I went on to explain to the person that we don’t teach “self-help” — we really remind people in our seminars, keynotes, coaching and online work, of principles that when we align our behaviors with, tend to yield us better results for ourselves and with others.
Principles exist outside of us; they’re objective, timeless and are universal. We teach principles such as servant leadership, the Golden Rule and how a team must have a vision bigger than itself else or will perish. Conversely, some training companies teach techniques which are the opposite of principles — they’re subjective, temporal and will not resonate with all people.
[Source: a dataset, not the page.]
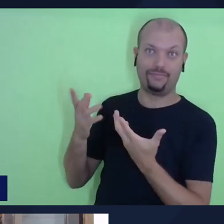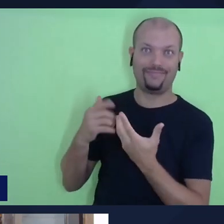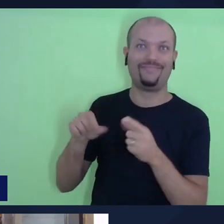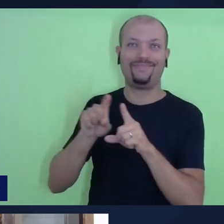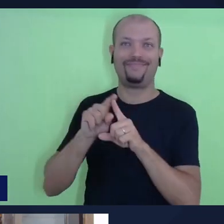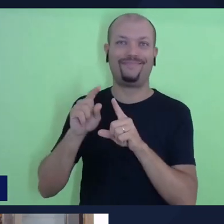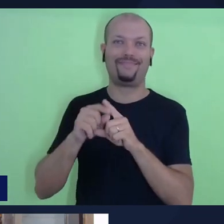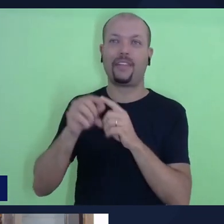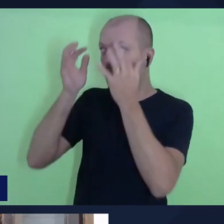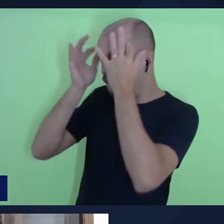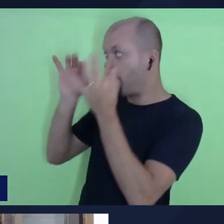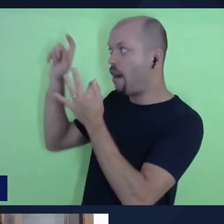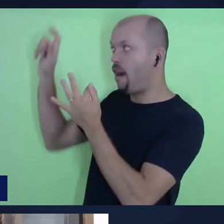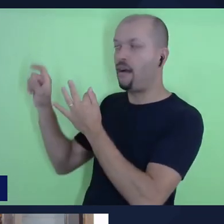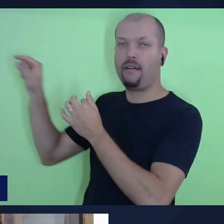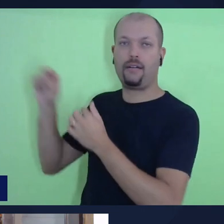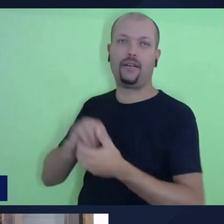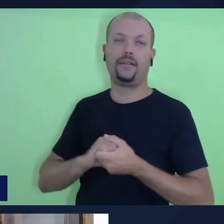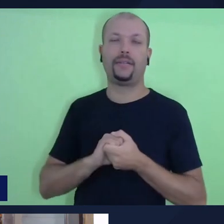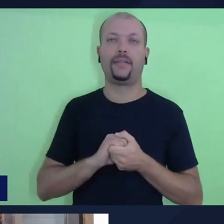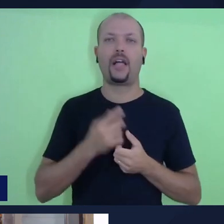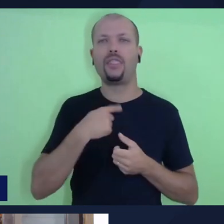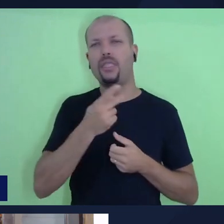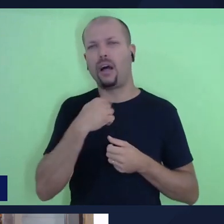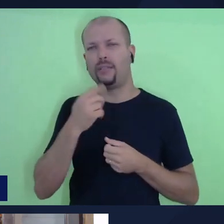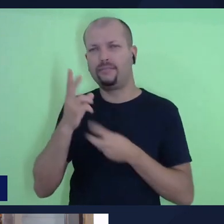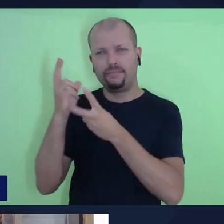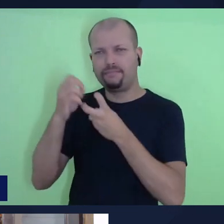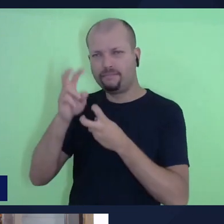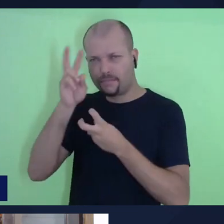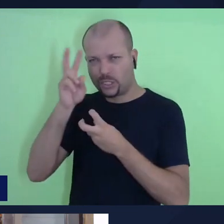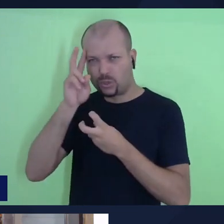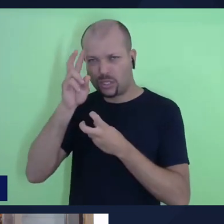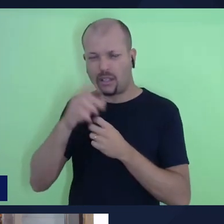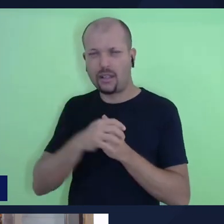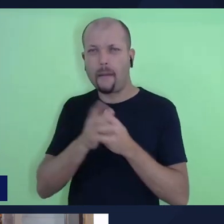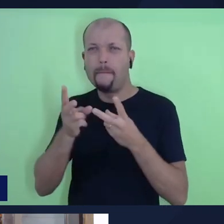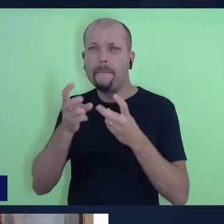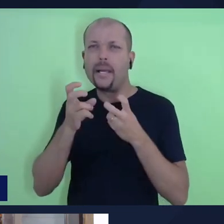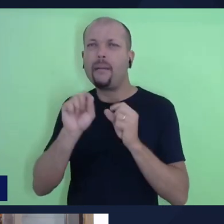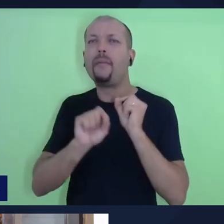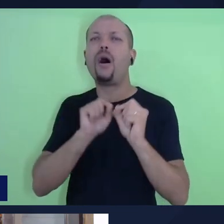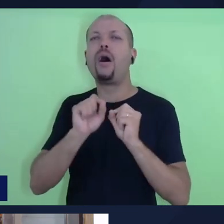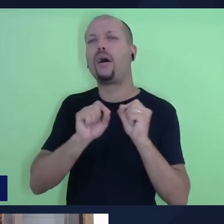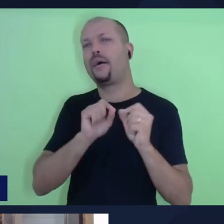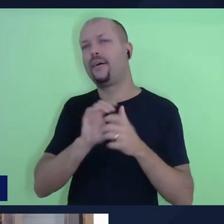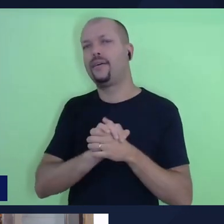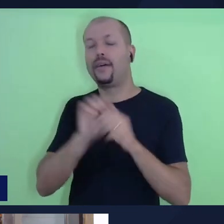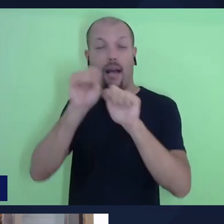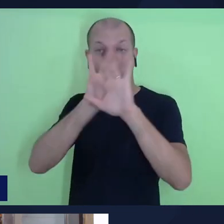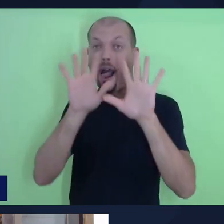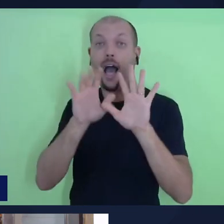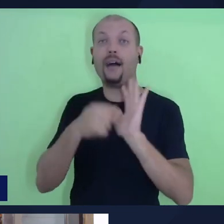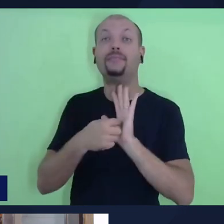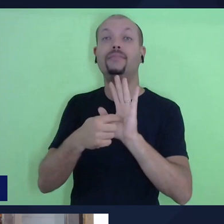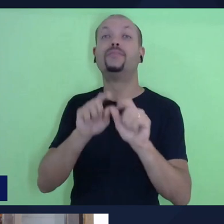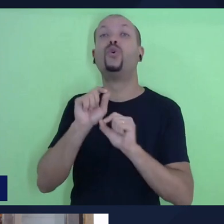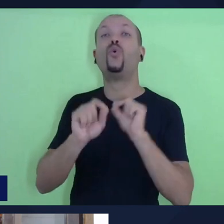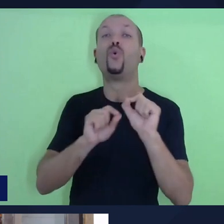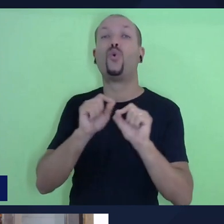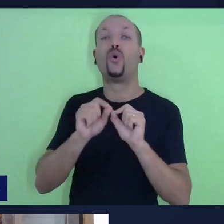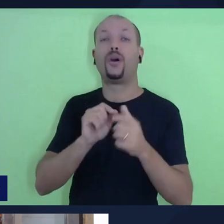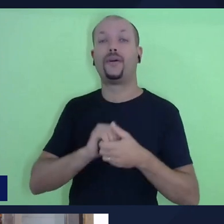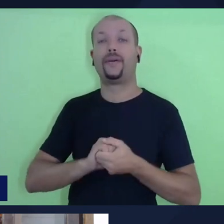fidelidade a ele. Quando a gente olha para a segunda-feira, a gente vê mais clara essa apresentação dessa,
When I consider the role of leadership and how emotional intelligence (EQ) can help leaders better manage themselves and influence others, I realize a focus on “self” can actually be the worst thing a leader can do. So it’s “self-help” that can cause problems as a leader, whereas an alignment with principles can significantly and sustainably help.
See, if as a leader I focus on “self”, it makes me “selfish”. Whereas, if as a leader, I focus on being of service to others while still holding people accountable in the ways agreed, I align with principles that when consistently and genuinely applied, will yield better results as a leader. I literally, as a leader am able to turn the pyramid upside down and see myself as a servant to others.
This is hard to do as a leader, when the traditional model we’re surrounded by, is to lord it over others — you know, the mindset and the language of, “I’m the boss, you’re not, do as I say or else.” This doesn’t work with people. Talented people won’t hang around poor leadership that focuses on the Unholy Trinity of me, myself and I. Conversely, talented people are attracted to men and women of high character and high competence who focus on bringing out the best in others. Emotionally intelligent leaders literally become talent magnets.
So I tried again, explaining to the person I was conversing with, what we do: “No, we don’t teach self-help. If anything we encourage leaders to minimize self and to focus on bringing out the very best in others. Just as a good gardener, helps his garden bloom by providing the right environment — for example, enough light, water and space while sometimes needing to prune, weed and replant, so a good leader can help his or her team blossom.”
The other person thought about what I’d said for a few seconds and then responded, “Oh I think I get it now…so you do more like Tony Robbins-type stuff.” I immediately realized I couldn’t convince my listener anymore clearer about what we do and thought I’d have some fun, so I responded, “I suppose you could say that – yes, just like Tony Robbins but without the foul language.” The other person asked for one of my business cards and said he’d contact me about coming in to his organization to “pump up the troops”.
I’m not sure I’ll ever hear from him again but at least he helped me understand more clearly that we teach principles and not techniques to bring out the best in others.